One of the greatest problems of DT is that it functions only by means of data and programs. The first is purely quantitative and the second is confined to the symbolic logic of the computer, also quantitative. In this way, the qualitative, which cannot be quantified or expressed in symbolic logic instructions, is lost. The existence of the qualitative cannot be proved, but neither can it be proved that everything can be reduced to quantity. For instance, sense perception is clearly not experienced as quantitative, just as thoughts, feelings, and will impulses are not. For this reason, indiscriminate quantification simply does not correspond to our lived experience, and is necessarily inhuman. The quantification required by DT causes quality to be eliminated or overlooked. This in turn leads to the impoverishment of human existence, which in the first of our scenarios for the future will continue to grow. I think that this impoverishment has a tendency of reducing human behavior to the level of machinery, that is, to a sub-natural level - contrary to what I think should be our path, that is, in the direction of our becoming supernatural. (When cave dwellers created cave-paintings, they had already become beings who were not completely natural, and I speculate that they never had been.)

It may be objected that texts already existed before DT and that they used quantitative representation.

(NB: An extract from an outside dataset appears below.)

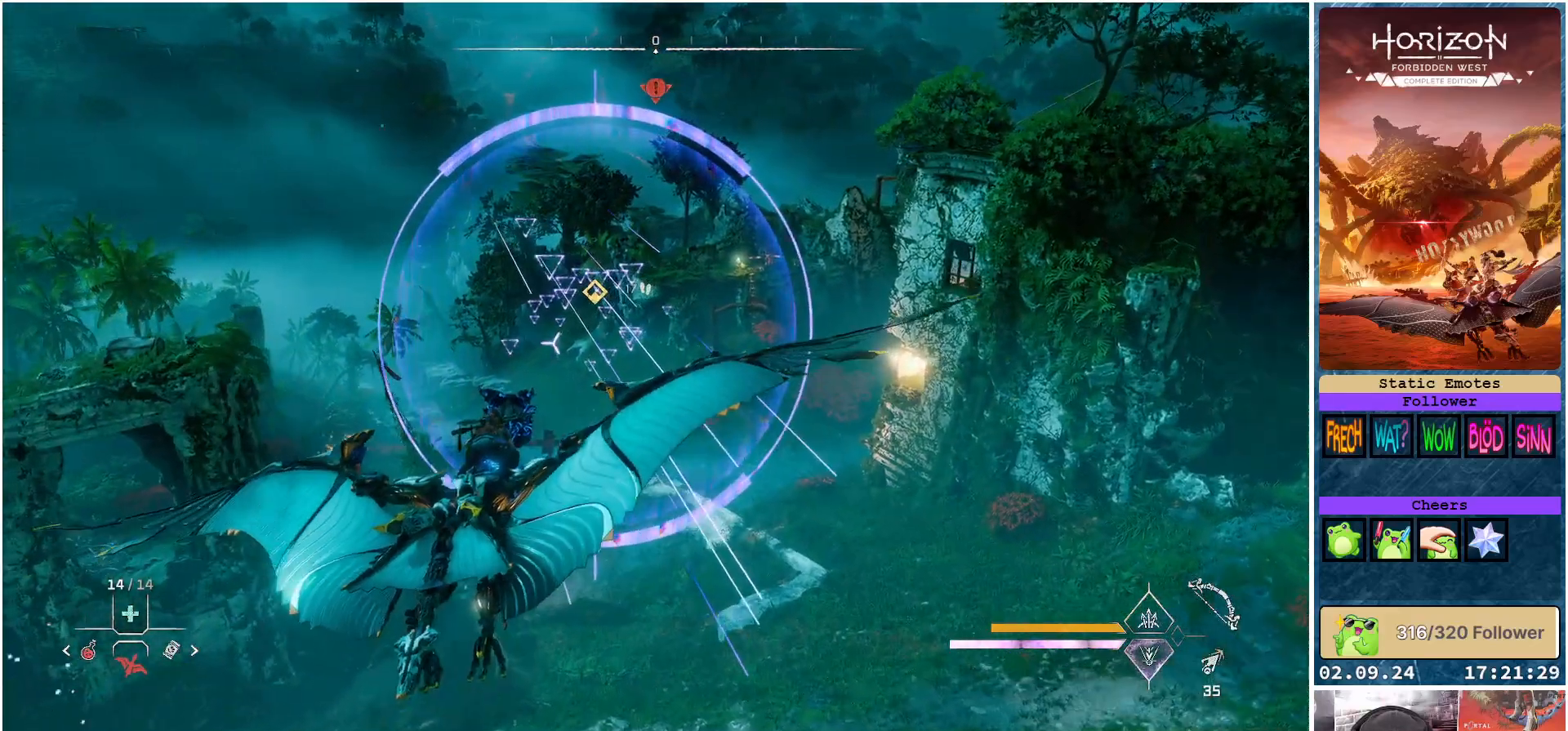
{"buttons": ["A"], "left_stick": "up-left", "right_stick": "center", "events": [[433, "left_stick", "up-left"]]}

I think the introduction of writing was also the product of a phase of general impoverishment of the human condition. It is important to observe, however, that this impoverishment was necessary for human beings to acquire liberty, self-consciousness, and individuality, which in another light may be considered enrichments. It was not accidental that Plato called attention to the loss that the introduction of writing represented: Compare the capacity of our memory with that displayed by Homer as he recited his enormous epics without the use of notes. One of the major differences between printed matter and DT in relation to texts and images is that the former provides a physical object to hold in one's hands, in which physical annotations can be made and with which one can have a personal relationship. On the other hand, DT clearly introduced great flexibility with search, selection, and hypertext. Unfortunately, DT mediated by the Internet has eliminated the responsibility of those who edit books and periodicals. Now, anyone can post any sort of silliness to be accessed by hundreds of millions of people, without anyone taking responsibility apart from the author (who could eventually use a public web site and remain anonymous), and without the ability to connect it with a known source such as, e.g., a sensationalist magazine, which allows one to avoid reading it. This means diluting something useful into an ocean of uselessness. I have the impression that the garbage on the Internet grows exponentially while the amount of useful material growths linearly- with a small coefficient indeed. Umberto Eco stated at a recent Davos world economic forum that "the glut of information leads to the evolution of a society of idiots." Another advantage of a book was that it constituted a whole. I would like to find anyone who has read an entire book on a computer screen without having printed it out. The fragmentation produced by the machine hinders the concentration necessary to read a book with constant attention from start to finish.

But what did not exist formerly was the algorithmic processing of data, except for some types of calculations, such as those used by astronomers in the 16th century, which employed sheets hanging on clotheslines inside storage buildings. The Egyptian pyramids were clearly not calculated in advance, at least not using the mathematical methods employed in static physics, and not even the Incas much more recently did so in erecting their enormous, perfectly fitting huge stones, since they lacked writing (and wheels!). To the degree that society depends more and more on data processing, it will become more and more impoverished, mainly through the loss of the qualitative aspects of life and through the reduction of processing to the limited logical and symbolical manipulations permitted by the instructions of machine languages (the internal codes interpreted by computers). Naturally, I am not referring to the processing of entities that are inherently quantitative, such as units of currency (which led to the perfect marriage of DT and the banking system) or to the kind of necessary calculations used, for example, in engineering.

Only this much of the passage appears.